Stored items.
┄┄┄┄┄┄

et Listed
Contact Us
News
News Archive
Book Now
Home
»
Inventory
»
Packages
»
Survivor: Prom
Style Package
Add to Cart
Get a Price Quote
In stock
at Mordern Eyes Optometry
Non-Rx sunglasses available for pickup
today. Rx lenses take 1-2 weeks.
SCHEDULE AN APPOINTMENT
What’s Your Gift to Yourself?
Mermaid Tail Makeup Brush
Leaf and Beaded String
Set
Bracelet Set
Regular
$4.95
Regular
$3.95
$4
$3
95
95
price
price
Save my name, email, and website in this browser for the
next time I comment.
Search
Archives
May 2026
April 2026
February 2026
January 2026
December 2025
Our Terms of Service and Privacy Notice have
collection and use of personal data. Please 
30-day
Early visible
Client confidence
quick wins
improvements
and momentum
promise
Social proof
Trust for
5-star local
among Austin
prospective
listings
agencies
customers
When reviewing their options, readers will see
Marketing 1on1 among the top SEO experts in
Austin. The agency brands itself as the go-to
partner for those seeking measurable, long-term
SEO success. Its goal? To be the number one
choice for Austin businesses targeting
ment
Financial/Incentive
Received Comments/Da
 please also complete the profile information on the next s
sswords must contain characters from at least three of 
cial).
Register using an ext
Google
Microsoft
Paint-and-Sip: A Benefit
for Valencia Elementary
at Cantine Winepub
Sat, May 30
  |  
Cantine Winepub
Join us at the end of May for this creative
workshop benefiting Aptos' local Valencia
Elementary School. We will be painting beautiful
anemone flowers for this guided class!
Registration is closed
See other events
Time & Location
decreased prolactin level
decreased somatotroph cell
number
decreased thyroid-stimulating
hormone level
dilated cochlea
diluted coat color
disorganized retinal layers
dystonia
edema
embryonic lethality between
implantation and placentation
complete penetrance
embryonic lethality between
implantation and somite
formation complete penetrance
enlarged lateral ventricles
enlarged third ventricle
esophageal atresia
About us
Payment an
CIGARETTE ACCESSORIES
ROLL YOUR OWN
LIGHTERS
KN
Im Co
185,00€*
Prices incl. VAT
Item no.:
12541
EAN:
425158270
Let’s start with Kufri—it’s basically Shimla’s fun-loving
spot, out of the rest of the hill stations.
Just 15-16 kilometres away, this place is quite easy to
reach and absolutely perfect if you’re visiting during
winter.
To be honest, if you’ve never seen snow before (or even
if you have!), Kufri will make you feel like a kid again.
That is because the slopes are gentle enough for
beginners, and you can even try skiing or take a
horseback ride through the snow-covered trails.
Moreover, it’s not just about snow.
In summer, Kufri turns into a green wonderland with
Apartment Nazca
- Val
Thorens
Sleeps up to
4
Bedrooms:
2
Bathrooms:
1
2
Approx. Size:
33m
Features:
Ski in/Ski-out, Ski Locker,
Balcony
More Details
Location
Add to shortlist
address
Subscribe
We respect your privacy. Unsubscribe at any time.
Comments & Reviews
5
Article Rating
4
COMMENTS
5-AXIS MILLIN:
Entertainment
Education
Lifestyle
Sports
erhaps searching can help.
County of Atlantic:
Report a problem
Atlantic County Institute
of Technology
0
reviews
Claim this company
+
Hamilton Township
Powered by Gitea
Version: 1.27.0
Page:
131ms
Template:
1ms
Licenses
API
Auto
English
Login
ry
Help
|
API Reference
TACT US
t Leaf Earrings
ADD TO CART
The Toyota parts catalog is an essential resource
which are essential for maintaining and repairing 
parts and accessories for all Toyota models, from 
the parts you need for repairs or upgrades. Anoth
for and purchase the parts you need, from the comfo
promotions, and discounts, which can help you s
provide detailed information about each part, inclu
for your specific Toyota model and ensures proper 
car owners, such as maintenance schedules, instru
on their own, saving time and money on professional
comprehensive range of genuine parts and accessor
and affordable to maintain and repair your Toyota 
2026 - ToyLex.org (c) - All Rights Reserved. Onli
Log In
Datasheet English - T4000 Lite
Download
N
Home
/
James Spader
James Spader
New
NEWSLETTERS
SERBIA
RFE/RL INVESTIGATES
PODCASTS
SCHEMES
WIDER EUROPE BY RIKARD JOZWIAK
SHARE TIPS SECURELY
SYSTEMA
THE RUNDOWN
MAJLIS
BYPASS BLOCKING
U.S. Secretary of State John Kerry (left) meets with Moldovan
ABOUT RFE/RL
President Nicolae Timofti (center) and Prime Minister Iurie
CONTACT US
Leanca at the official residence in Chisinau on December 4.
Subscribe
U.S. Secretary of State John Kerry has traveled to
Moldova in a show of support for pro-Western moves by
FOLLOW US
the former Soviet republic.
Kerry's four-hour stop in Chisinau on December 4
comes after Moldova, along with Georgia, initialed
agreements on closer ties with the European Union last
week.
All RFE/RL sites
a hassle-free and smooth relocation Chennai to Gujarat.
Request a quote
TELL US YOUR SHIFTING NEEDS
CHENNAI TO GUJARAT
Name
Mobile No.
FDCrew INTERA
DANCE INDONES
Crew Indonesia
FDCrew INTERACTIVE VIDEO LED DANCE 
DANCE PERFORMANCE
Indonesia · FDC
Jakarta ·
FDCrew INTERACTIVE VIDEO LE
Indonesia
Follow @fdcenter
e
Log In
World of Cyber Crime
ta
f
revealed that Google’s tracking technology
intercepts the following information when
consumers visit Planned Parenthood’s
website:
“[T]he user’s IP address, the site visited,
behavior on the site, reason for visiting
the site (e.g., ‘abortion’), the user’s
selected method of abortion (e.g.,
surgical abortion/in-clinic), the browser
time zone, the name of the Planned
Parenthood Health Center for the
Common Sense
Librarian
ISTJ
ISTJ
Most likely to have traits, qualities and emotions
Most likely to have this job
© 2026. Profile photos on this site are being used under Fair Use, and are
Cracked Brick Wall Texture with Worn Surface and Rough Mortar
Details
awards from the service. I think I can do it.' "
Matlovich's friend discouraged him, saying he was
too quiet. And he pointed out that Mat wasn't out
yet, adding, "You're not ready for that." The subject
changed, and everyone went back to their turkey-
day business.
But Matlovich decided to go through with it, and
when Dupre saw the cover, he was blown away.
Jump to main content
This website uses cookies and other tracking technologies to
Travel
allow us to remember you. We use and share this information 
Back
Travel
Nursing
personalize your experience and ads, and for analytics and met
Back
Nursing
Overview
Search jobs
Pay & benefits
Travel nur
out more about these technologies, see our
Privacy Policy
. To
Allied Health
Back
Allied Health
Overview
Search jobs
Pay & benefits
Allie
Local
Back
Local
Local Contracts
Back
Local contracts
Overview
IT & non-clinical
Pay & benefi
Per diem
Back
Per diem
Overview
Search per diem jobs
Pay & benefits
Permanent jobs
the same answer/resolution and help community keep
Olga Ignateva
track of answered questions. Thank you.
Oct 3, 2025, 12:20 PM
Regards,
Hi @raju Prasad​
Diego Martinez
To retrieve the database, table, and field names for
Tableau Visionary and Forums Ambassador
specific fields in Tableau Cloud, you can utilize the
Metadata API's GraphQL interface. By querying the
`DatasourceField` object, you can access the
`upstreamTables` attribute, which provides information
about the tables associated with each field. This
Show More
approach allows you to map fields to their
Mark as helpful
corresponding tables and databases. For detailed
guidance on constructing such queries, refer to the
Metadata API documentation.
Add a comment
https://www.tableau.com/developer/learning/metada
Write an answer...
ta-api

┄┄┄┄┄┄

What the task requires.
Look at the entries above. Then set all of them down again exactly.

Answer to this task.
et Listed
Contact Us
News
News Archive
Book Now
Home
»
Inventory
»
Packages
»
Survivor: Prom
Style Package
Add to Cart
Get a Price Quote
In stock
at Mordern Eyes Optometry
Non-Rx sunglasses available for pickup
today. Rx lenses take 1-2 weeks.
SCHEDULE AN APPOINTMENT
What’s Your Gift to Yourself?
Mermaid Tail Makeup Brush
Leaf and Beaded String
Set
Bracelet Set
Regular
$4.95
Regular
$3.95
$4
$3
95
95
price
price
Save my name, email, and website in this browser for the
next time I comment.
Search
Archives
May 2026
April 2026
February 2026
January 2026
December 2025
Our Terms of Service and Privacy Notice have
collection and use of personal data. Please 
30-day
Early visible
Client confidence
quick wins
improvements
and momentum
promise
Social proof
Trust for
5-star local
among Austin
prospective
listings
agencies
customers
When reviewing their options, readers will see
Marketing 1on1 among the top SEO experts in
Austin. The agency brands itself as the go-to
partner for those seeking measurable, long-term
SEO success. Its goal? To be the number one
choice for Austin businesses targeting
ment
Financial/Incentive
Received Comments/Da
 please also complete the profile information on the next s
sswords must contain characters from at least three of 
cial).
Register using an ext
Google
Microsoft
Paint-and-Sip: A Benefit
for Valencia Elementary
at Cantine Winepub
Sat, May 30
  |  
Cantine Winepub
Join us at the end of May for this creative
workshop benefiting Aptos' local Valencia
Elementary School. We will be painting beautiful
anemone flowers for this guided class!
Registration is closed
See other events
Time & Location
decreased prolactin level
decreased somatotroph cell
number
decreased thyroid-stimulating
hormone level
dilated cochlea
diluted coat color
disorganized retinal layers
dystonia
edema
embryonic lethality between
implantation and placentation
complete penetrance
embryonic lethality between
implantation and somite
formation complete penetrance
enlarged lateral ventricles
enlarged third ventricle
esophageal atresia
About us
Payment an
CIGARETTE ACCESSORIES
ROLL YOUR OWN
LIGHTERS
KN
Im Co
185,00€*
Prices incl. VAT
Item no.:
12541
EAN:
425158270
Let’s start with Kufri—it’s basically Shimla’s fun-loving
spot, out of the rest of the hill stations.
Just 15-16 kilometres away, this place is quite easy to
reach and absolutely perfect if you’re visiting during
winter.
To be honest, if you’ve never seen snow before (or even
if you have!), Kufri will make you feel like a kid again.
That is because the slopes are gentle enough for
beginners, and you can even try skiing or take a
horseback ride through the snow-covered trails.
Moreover, it’s not just about snow.
In summer, Kufri turns into a green wonderland with
Apartment Nazca
- Val
Thorens
Sleeps up to
4
Bedrooms:
2
Bathrooms:
1
2
Approx. Size:
33m
Features:
Ski in/Ski-out, Ski Locker,
Balcony
More Details
Location
Add to shortlist
address
Subscribe
We respect your privacy. Unsubscribe at any time.
Comments & Reviews
5
Article Rating
4
COMMENTS
5-AXIS MILLIN:
Entertainment
Education
Lifestyle
Sports
erhaps searching can help.
County of Atlantic:
Report a problem
Atlantic County Institute
of Technology
0
reviews
Claim this company
+
Hamilton Township
Powered by Gitea
Version: 1.27.0
Page:
131ms
Template:
1ms
Licenses
API
Auto
English
Login
ry
Help
|
API Reference
TACT US
t Leaf Earrings
ADD TO CART
The Toyota parts catalog is an essential resource
which are essential for maintaining and repairing 
parts and accessories for all Toyota models, from 
the parts you need for repairs or upgrades. Anoth
for and purchase the parts you need, from the comfo
promotions, and discounts, which can help you s
provide detailed information about each part, inclu
for your specific Toyota model and ensures proper 
car owners, such as maintenance schedules, instru
on their own, saving time and money on professional
comprehensive range of genuine parts and accessor
and affordable to maintain and repair your Toyota 
2026 - ToyLex.org (c) - All Rights Reserved. Onli
Log In
Datasheet English - T4000 Lite
Download
N
Home
/
James Spader
James Spader
New
NEWSLETTERS
SERBIA
RFE/RL INVESTIGATES
PODCASTS
SCHEMES
WIDER EUROPE BY RIKARD JOZWIAK
SHARE TIPS SECURELY
SYSTEMA
THE RUNDOWN
MAJLIS
BYPASS BLOCKING
U.S. Secretary of State John Kerry (left) meets with Moldovan
ABOUT RFE/RL
President Nicolae Timofti (center) and Prime Minister Iurie
CONTACT US
Leanca at the official residence in Chisinau on December 4.
Subscribe
U.S. Secretary of State John Kerry has traveled to
Moldova in a show of support for pro-Western moves by
FOLLOW US
the former Soviet republic.
Kerry's four-hour stop in Chisinau on December 4
comes after Moldova, along with Georgia, initialed
agreements on closer ties with the European Union last
week.
All RFE/RL sites
a hassle-free and smooth relocation Chennai to Gujarat.
Request a quote
TELL US YOUR SHIFTING NEEDS
CHENNAI TO GUJARAT
Name
Mobile No.
FDCrew INTERA
DANCE INDONES
Crew Indonesia
FDCrew INTERACTIVE VIDEO LED DANCE 
DANCE PERFORMANCE
Indonesia · FDC
Jakarta ·
FDCrew INTERACTIVE VIDEO LE
Indonesia
Follow @fdcenter
e
Log In
World of Cyber Crime
ta
f
revealed that Google’s tracking technology
intercepts the following information when
consumers visit Planned Parenthood’s
website:
“[T]he user’s IP address, the site visited,
behavior on the site, reason for visiting
the site (e.g., ‘abortion’), the user’s
selected method of abortion (e.g.,
surgical abortion/in-clinic), the browser
time zone, the name of the Planned
Parenthood Health Center for the
Common Sense
Librarian
ISTJ
ISTJ
Most likely to have traits, qualities and emotions
Most likely to have this job
© 2026. Profile photos on this site are being used under Fair Use, and are
Cracked Brick Wall Texture with Worn Surface and Rough Mortar
Details
awards from the service. I think I can do it.' "
Matlovich's friend discouraged him, saying he was
too quiet. And he pointed out that Mat wasn't out
yet, adding, "You're not ready for that." The subject
changed, and everyone went back to their turkey-
day business.
But Matlovich decided to go through with it, and
when Dupre saw the cover, he was blown away.
Jump to main content
This website uses cookies and other tracking technologies to
Travel
allow us to remember you. We use and share this information 
Back
Travel
Nursing
personalize your experience and ads, and for analytics and met
Back
Nursing
Overview
Search jobs
Pay & benefits
Travel nur
out more about these technologies, see our
Privacy Policy
. To
Allied Health
Back
Allied Health
Overview
Search jobs
Pay & benefits
Allie
Local
Back
Local
Local Contracts
Back
Local contracts
Overview
IT & non-clinical
Pay & benefi
Per diem
Back
Per diem
Overview
Search per diem jobs
Pay & benefits
Permanent jobs
the same answer/resolution and help community keep
Olga Ignateva
track of answered questions. Thank you.
Oct 3, 2025, 12:20 PM
Regards,
Hi @raju Prasad​
Diego Martinez
To retrieve the database, table, and field names for
Tableau Visionary and Forums Ambassador
specific fields in Tableau Cloud, you can utilize the
Metadata API's GraphQL interface. By querying the
`DatasourceField` object, you can access the
`upstreamTables` attribute, which provides information
about the tables associated with each field. This
Show More
approach allows you to map fields to their
Mark as helpful
corresponding tables and databases. For detailed
guidance on constructing such queries, refer to the
Metadata API documentation.
Add a comment
https://www.tableau.com/developer/learning/metada
Write an answer...
ta-api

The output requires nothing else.